MATERIAL SHOWN:
++++++++

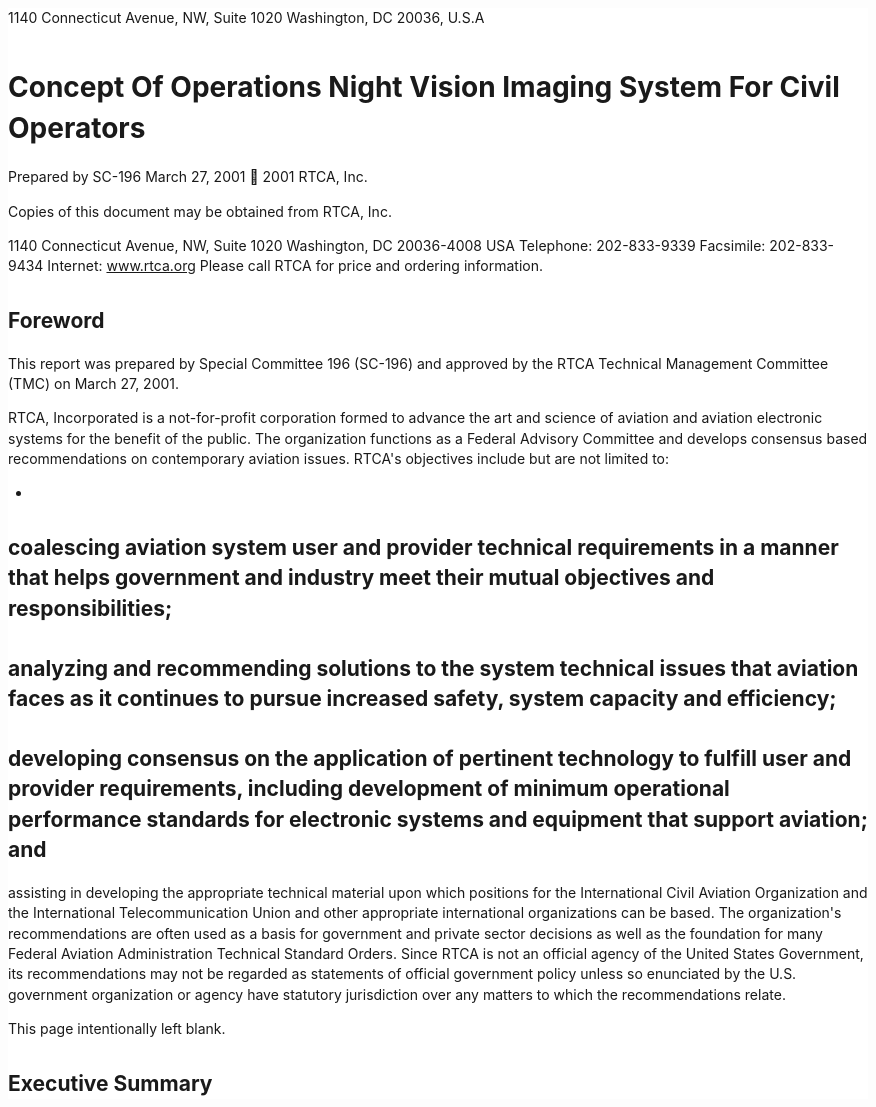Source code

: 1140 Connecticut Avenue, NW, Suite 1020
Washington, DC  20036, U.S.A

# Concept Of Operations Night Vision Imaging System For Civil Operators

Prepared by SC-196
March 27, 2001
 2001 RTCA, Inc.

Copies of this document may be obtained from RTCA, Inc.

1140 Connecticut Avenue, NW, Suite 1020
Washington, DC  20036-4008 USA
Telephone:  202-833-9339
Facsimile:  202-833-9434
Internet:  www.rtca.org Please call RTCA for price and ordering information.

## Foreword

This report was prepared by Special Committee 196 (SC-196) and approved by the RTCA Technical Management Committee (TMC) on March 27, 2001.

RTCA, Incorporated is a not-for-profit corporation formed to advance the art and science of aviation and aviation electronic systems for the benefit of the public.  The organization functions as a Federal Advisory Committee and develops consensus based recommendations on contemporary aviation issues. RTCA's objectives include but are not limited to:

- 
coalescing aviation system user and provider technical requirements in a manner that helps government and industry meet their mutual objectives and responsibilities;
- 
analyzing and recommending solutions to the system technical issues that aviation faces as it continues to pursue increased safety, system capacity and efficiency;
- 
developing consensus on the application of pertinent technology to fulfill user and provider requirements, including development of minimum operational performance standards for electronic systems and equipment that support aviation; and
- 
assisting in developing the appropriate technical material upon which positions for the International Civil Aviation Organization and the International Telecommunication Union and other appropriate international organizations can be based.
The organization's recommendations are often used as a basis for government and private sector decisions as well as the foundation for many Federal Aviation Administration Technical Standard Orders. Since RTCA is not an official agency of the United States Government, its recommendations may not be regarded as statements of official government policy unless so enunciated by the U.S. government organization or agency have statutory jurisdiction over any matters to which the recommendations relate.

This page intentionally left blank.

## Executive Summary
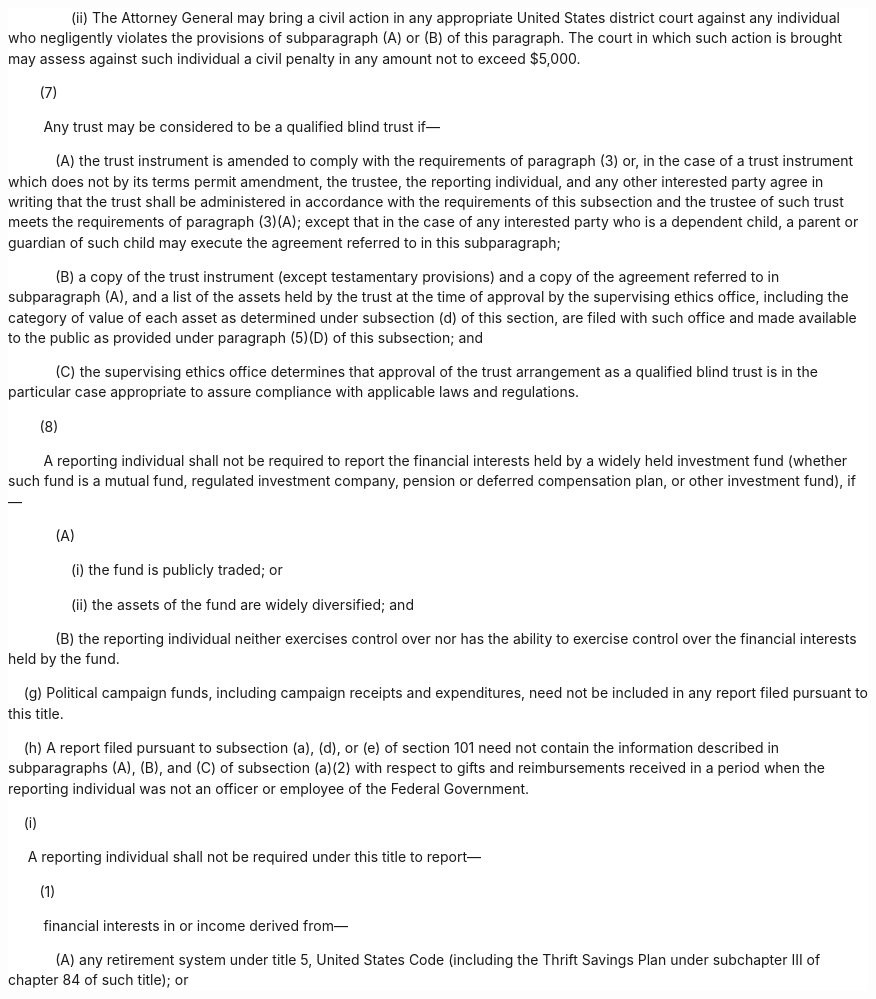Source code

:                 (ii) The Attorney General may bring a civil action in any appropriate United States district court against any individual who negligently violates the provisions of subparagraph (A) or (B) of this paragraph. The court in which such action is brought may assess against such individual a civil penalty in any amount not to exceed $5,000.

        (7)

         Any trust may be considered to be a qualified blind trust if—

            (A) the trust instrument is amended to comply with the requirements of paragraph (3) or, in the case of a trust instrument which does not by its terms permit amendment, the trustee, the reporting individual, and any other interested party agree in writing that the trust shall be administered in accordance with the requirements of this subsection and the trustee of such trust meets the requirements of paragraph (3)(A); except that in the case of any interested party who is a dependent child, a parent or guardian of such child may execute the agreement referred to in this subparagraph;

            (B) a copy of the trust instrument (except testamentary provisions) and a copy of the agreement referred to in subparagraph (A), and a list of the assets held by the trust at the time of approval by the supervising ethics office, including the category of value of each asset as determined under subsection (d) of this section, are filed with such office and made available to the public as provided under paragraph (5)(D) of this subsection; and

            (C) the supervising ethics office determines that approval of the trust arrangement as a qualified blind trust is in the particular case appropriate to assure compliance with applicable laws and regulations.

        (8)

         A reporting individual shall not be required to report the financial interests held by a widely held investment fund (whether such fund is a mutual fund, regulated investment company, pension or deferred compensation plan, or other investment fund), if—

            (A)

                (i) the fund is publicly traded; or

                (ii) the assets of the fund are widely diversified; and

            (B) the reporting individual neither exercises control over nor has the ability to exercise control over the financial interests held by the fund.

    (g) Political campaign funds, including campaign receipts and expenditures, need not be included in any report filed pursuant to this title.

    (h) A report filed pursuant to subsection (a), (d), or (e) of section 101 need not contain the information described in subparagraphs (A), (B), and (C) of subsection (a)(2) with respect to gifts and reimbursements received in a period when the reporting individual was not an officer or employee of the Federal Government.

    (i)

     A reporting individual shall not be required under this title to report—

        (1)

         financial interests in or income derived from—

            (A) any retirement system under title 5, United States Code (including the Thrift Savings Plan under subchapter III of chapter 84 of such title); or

++++++++

WHAT NEEDS TO BE DONE:
Give the data above as a JSON list of strings, one per line, with blank lines skipped and the pictures left out.

SOLUTION:
[
  "Source code",
  ": 1140 Connecticut Avenue, NW, Suite 1020",
  "Washington, DC  20036, U.S.A",
  "# Concept Of Operations Night Vision Imaging System For Civil Operators",
  "Prepared by SC-196",
  "March 27, 2001",
  " 2001 RTCA, Inc.",
  "Copies of this document may be obtained from RTCA, Inc.",
  "1140 Connecticut Avenue, NW, Suite 1020",
  "Washington, DC  20036-4008 USA",
  "Telephone:  202-833-9339",
  "Facsimile:  202-833-9434",
  "Internet:  www.rtca.org Please call RTCA for price and ordering information.",
  "## Foreword",
  "This report was prepared by Special Committee 196 (SC-196) and approved by the RTCA Technical Management Committee (TMC) on March 27, 2001.",
  "RTCA, Incorporated is a not-for-profit corporation formed to advance the art and science of aviation and aviation electronic systems for the benefit of the public.  The organization functions as a Federal Advisory Committee and develops consensus based recommendations on contemporary aviation issues. RTCA's objectives include but are not limited to:",
  "- ",
  "coalescing aviation system user and provider technical requirements in a manner that helps government and industry meet their mutual objectives and responsibilities;",
  "- ",
  "analyzing and recommending solutions to the system technical issues that aviation faces as it continues to pursue increased safety, system capacity and efficiency;",
  "- ",
  "developing consensus on the application of pertinent technology to fulfill user and provider requirements, including development of minimum operational performance standards for electronic systems and equipment that support aviation; and",
  "- ",
  "assisting in developing the appropriate technical material upon which positions for the International Civil Aviation Organization and the International Telecommunication Union and other appropriate international organizations can be based.",
  "The organization's recommendations are often used as a basis for government and private sector decisions as well as the foundation for many Federal Aviation Administration Technical Standard Orders. Since RTCA is not an official agency of the United States Government, its recommendations may not be regarded as statements of official government policy unless so enunciated by the U.S. government organization or agency have statutory jurisdiction over any matters to which the recommendations relate.",
  "This page intentionally left blank.",
  "## Executive Summary",
  "Source code",
  ":                 (ii) The Attorney General may bring a civil action in any appropriate United States district court against any individual who negligently violates the provisions of subparagraph (A) or (B) of this paragraph. The court in which such action is brought may assess against such individual a civil penalty in any amount not to exceed $5,000.",
  "        (7)",
  "         Any trust may be considered to be a qualified blind trust if—",
  "            (A) the trust instrument is amended to comply with the requirements of paragraph (3) or, in the case of a trust instrument which does not by its terms permit amendment, the trustee, the reporting individual, and any other interested party agree in writing that the trust shall be administered in accordance with the requirements of this subsection and the trustee of such trust meets the requirements of paragraph (3)(A); except that in the case of any interested party who is a dependent child, a parent or guardian of such child may execute the agreement referred to in this subparagraph;",
  "            (B) a copy of the trust instrument (except testamentary provisions) and a copy of the agreement referred to in subparagraph (A), and a list of the assets held by the trust at the time of approval by the supervising ethics office, including the category of value of each asset as determined under subsection (d) of this section, are filed with such office and made available to the public as provided under paragraph (5)(D) of this subsection; and",
  "            (C) the supervising ethics office determines that approval of the trust arrangement as a qualified blind trust is in the particular case appropriate to assure compliance with applicable laws and regulations.",
  "        (8)",
  "         A reporting individual shall not be required to report the financial interests held by a widely held investment fund (whether such fund is a mutual fund, regulated investment company, pension or deferred compensation plan, or other investment fund), if—",
  "            (A)",
  "                (i) the fund is publicly traded; or",
  "                (ii) the assets of the fund are widely diversified; and",
  "            (B) the reporting individual neither exercises control over nor has the ability to exercise control over the financial interests held by the fund.",
  "    (g) Political campaign funds, including campaign receipts and expenditures, need not be included in any report filed pursuant to this title.",
  "    (h) A report filed pursuant to subsection (a), (d), or (e) of section 101 need not contain the information described in subparagraphs (A), (B), and (C) of subsection (a)(2) with respect to gifts and reimbursements received in a period when the reporting individual was not an officer or employee of the Federal Government.",
  "    (i)",
  "     A reporting individual shall not be required under this title to report—",
  "        (1)",
  "         financial interests in or income derived from—",
  "            (A) any retirement system under title 5, United States Code (including the Thrift Savings Plan under subchapter III of chapter 84 of such title); or"
]